---------- DATA PROVIDED ----------

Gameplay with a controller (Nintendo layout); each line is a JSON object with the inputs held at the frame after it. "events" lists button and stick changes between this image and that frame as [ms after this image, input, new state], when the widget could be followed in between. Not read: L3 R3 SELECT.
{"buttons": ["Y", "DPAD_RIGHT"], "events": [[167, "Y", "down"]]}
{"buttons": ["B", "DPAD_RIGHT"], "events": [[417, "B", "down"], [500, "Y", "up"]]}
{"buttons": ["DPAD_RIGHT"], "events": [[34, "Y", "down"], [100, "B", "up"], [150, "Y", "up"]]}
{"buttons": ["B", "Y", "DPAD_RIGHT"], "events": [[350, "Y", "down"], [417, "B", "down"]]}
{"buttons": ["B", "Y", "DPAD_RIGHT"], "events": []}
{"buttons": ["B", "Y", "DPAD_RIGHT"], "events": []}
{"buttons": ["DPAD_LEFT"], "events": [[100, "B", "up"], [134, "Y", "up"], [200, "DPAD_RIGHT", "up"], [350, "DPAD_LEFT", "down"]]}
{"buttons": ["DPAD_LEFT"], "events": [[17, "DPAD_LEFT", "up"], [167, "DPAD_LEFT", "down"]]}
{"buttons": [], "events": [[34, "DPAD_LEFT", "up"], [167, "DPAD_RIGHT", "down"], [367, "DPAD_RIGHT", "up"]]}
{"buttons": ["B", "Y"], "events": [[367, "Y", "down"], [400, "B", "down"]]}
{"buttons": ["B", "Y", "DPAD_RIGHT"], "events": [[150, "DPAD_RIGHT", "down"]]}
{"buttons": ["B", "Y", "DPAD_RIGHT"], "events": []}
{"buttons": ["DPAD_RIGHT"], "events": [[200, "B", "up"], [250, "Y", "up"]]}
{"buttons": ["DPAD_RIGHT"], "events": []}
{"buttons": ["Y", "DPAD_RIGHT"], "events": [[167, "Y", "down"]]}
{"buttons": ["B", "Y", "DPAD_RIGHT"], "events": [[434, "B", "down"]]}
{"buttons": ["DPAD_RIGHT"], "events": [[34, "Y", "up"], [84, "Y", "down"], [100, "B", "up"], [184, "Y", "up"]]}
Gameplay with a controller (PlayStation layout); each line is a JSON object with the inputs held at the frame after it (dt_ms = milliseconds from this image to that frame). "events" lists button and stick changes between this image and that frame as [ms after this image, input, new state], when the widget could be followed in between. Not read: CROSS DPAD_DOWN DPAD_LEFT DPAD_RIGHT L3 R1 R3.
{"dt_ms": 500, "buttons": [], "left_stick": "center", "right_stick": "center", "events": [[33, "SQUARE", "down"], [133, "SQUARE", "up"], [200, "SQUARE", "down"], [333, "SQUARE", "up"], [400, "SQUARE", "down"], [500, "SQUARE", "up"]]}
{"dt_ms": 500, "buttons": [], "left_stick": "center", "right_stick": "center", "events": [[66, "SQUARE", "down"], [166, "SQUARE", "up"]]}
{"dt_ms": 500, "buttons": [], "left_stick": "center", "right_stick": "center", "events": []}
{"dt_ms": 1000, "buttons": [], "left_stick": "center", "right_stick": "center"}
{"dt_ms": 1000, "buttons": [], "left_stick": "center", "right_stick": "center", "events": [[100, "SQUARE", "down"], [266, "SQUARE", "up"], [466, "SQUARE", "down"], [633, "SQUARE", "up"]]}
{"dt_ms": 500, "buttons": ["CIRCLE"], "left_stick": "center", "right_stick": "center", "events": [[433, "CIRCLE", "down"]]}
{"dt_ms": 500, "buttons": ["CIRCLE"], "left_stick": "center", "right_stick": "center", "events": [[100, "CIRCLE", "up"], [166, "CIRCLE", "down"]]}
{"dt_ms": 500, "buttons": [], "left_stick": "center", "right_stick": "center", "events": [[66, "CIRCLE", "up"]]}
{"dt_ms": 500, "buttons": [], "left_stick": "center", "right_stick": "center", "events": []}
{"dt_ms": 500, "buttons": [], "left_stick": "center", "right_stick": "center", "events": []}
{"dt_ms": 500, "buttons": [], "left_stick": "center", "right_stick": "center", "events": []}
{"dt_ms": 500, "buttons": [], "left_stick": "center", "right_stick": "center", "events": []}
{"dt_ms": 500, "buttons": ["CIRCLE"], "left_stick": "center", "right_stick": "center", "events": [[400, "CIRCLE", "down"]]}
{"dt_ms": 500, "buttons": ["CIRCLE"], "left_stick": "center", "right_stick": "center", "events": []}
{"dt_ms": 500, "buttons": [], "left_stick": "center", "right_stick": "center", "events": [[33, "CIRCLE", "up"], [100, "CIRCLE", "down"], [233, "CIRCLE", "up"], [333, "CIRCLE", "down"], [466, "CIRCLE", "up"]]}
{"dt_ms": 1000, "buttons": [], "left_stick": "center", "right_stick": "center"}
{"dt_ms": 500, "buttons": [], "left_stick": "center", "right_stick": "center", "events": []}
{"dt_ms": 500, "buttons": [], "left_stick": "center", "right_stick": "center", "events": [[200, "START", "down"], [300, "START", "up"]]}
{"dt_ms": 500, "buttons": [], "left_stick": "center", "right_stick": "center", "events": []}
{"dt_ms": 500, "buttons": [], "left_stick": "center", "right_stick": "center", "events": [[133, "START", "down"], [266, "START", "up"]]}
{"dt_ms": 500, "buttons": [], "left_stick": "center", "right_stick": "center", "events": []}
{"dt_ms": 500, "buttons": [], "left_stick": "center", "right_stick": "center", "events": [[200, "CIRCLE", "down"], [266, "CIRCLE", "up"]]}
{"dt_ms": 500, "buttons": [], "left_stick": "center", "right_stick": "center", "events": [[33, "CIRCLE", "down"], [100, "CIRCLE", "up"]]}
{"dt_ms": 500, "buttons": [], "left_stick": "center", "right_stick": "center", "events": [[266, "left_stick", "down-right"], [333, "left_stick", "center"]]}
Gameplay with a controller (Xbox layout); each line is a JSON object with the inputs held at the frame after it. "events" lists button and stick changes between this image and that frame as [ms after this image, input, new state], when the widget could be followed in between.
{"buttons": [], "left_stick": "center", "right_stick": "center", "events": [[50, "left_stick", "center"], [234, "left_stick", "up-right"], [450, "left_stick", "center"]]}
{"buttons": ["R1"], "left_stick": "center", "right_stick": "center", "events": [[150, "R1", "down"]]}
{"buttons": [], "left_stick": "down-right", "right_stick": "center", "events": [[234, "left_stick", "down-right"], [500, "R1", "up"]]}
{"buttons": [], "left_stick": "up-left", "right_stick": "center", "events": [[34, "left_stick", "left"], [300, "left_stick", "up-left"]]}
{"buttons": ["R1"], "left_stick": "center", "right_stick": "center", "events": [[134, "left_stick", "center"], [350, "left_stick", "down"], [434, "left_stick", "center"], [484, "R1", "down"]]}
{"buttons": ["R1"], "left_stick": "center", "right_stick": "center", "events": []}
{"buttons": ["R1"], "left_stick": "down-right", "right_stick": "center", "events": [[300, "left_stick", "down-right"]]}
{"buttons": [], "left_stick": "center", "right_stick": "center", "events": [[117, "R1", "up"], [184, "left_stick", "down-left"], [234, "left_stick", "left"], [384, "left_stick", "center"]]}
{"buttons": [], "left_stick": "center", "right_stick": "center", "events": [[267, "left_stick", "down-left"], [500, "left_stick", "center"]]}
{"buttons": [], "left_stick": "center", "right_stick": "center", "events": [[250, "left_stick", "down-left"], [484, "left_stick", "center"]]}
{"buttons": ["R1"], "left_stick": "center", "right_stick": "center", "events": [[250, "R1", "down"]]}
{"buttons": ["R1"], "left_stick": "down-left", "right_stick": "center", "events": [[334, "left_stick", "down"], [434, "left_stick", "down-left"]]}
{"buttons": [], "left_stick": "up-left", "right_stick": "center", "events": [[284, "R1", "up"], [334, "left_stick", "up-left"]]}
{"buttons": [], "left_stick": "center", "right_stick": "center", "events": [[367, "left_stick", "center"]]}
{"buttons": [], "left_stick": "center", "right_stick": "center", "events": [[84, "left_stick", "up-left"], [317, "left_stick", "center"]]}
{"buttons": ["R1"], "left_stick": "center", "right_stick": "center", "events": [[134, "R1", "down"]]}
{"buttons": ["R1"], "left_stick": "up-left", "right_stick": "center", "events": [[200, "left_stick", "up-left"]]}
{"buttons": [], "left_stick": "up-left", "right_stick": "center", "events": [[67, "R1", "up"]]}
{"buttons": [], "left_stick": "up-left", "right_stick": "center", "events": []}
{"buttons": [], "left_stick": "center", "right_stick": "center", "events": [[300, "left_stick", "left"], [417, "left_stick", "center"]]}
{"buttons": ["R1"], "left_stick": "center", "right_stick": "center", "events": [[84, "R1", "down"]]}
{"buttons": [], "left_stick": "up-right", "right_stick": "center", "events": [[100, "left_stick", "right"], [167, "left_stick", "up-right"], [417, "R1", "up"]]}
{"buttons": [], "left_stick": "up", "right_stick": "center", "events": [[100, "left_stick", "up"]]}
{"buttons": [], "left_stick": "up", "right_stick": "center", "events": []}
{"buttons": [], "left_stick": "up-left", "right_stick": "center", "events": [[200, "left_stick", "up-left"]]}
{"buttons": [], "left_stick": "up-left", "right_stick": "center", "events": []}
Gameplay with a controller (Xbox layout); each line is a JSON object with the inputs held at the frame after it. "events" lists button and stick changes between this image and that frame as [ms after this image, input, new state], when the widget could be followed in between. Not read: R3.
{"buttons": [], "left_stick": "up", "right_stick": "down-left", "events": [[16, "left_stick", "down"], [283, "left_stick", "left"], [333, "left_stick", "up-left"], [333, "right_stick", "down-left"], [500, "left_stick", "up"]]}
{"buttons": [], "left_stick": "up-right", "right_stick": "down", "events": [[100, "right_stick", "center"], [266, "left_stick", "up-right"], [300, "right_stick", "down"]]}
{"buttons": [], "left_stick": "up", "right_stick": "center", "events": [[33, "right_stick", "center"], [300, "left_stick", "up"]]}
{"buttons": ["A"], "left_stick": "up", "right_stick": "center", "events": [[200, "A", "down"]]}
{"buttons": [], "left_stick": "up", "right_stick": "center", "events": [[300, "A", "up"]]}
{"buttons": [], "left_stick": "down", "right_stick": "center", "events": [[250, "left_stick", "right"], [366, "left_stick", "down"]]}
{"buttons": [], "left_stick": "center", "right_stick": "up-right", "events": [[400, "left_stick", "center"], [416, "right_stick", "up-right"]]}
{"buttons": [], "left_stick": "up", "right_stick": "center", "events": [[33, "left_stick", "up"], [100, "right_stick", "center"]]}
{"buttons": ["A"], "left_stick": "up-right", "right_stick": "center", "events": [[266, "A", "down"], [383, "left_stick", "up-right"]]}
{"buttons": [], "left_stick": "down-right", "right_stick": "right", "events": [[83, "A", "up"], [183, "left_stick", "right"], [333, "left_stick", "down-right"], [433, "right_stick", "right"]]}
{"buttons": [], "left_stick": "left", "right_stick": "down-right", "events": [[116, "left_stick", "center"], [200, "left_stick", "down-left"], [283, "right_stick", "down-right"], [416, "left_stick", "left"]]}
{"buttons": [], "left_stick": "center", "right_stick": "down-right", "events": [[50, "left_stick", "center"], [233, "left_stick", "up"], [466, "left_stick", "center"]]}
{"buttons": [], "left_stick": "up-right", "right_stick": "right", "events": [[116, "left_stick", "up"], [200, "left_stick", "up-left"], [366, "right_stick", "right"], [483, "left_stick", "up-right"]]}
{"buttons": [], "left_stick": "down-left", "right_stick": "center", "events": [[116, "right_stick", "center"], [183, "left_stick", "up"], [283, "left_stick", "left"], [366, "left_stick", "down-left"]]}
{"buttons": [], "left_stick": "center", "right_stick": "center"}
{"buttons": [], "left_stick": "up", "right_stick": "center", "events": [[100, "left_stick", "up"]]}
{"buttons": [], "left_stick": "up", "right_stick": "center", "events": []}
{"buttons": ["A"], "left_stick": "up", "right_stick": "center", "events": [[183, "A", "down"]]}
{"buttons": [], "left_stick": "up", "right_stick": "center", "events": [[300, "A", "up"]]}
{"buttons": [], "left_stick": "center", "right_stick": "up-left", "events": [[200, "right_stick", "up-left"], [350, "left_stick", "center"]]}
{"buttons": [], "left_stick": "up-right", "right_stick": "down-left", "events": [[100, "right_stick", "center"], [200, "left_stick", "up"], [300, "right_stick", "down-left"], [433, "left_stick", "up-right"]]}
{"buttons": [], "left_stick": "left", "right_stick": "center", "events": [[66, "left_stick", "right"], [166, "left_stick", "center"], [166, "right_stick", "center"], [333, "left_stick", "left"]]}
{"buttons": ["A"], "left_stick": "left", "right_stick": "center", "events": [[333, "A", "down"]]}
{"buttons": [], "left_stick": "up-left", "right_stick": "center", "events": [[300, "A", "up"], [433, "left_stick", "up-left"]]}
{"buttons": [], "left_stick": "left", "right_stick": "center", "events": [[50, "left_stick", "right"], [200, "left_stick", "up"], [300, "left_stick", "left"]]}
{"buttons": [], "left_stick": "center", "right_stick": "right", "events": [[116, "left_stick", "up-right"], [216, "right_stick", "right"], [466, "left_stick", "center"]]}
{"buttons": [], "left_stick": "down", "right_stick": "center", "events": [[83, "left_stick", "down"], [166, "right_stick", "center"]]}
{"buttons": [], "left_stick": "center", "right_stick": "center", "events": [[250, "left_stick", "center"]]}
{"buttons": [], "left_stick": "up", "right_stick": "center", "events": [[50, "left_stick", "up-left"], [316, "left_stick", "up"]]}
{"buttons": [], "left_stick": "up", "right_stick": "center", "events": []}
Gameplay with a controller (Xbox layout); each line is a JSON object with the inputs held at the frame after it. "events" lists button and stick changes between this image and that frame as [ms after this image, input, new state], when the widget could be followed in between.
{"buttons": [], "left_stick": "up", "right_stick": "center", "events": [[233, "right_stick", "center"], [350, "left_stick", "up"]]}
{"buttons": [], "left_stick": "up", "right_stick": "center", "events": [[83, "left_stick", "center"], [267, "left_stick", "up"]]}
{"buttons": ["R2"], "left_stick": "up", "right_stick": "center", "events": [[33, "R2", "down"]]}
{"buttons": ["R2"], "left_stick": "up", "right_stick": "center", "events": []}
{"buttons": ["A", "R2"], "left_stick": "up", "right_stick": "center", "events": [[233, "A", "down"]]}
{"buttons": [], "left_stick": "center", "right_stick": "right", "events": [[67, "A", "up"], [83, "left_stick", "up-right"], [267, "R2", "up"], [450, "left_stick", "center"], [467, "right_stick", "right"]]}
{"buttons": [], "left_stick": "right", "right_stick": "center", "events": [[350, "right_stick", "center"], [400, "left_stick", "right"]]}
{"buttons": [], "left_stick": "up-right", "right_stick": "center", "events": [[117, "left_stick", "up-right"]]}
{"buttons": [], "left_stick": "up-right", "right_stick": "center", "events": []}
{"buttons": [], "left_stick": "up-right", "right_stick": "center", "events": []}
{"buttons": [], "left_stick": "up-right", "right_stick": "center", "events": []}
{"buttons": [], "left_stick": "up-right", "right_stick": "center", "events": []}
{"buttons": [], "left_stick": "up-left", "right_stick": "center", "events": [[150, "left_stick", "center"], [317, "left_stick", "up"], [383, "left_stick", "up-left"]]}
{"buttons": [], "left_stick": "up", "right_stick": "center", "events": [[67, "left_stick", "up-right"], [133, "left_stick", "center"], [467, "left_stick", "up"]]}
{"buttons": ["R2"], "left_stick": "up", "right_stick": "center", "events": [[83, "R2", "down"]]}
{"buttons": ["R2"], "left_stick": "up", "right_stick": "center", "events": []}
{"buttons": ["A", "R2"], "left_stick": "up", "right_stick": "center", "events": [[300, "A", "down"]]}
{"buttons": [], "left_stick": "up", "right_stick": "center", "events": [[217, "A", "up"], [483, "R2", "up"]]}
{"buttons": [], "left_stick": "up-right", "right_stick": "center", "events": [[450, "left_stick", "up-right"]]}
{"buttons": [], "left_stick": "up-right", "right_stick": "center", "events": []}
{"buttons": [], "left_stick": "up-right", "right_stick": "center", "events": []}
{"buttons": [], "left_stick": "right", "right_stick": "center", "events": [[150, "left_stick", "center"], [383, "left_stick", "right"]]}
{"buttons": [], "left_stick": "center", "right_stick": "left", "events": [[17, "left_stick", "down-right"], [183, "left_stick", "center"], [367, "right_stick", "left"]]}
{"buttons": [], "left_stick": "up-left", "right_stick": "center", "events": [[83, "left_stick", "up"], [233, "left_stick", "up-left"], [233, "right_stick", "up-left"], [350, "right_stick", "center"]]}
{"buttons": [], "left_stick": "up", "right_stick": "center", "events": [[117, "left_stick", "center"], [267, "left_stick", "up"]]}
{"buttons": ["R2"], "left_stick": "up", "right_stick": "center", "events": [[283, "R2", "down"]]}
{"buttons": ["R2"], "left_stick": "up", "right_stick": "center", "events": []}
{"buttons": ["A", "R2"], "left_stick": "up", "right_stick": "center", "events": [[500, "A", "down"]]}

----------

EXERCISE OBJECTIVE ▸ Each line in the records above that contains the word "CIRCLE" must be copied.

EXERCISE SOLUTION ▸
{"dt_ms": 500, "buttons": ["CIRCLE"], "left_stick": "center", "right_stick": "center", "events": [[433, "CIRCLE", "down"]]}
{"dt_ms": 500, "buttons": ["CIRCLE"], "left_stick": "center", "right_stick": "center", "events": [[100, "CIRCLE", "up"], [166, "CIRCLE", "down"]]}
{"dt_ms": 500, "buttons": [], "left_stick": "center", "right_stick": "center", "events": [[66, "CIRCLE", "up"]]}
{"dt_ms": 500, "buttons": ["CIRCLE"], "left_stick": "center", "right_stick": "center", "events": [[400, "CIRCLE", "down"]]}
{"dt_ms": 500, "buttons": ["CIRCLE"], "left_stick": "center", "right_stick": "center", "events": []}
{"dt_ms": 500, "buttons": [], "left_stick": "center", "right_stick": "center", "events": [[33, "CIRCLE", "up"], [100, "CIRCLE", "down"], [233, "CIRCLE", "up"], [333, "CIRCLE", "down"], [466, "CIRCLE", "up"]]}
{"dt_ms": 500, "buttons": [], "left_stick": "center", "right_stick": "center", "events": [[200, "CIRCLE", "down"], [266, "CIRCLE", "up"]]}
{"dt_ms": 500, "buttons": [], "left_stick": "center", "right_stick": "center", "events": [[33, "CIRCLE", "down"], [100, "CIRCLE", "up"]]}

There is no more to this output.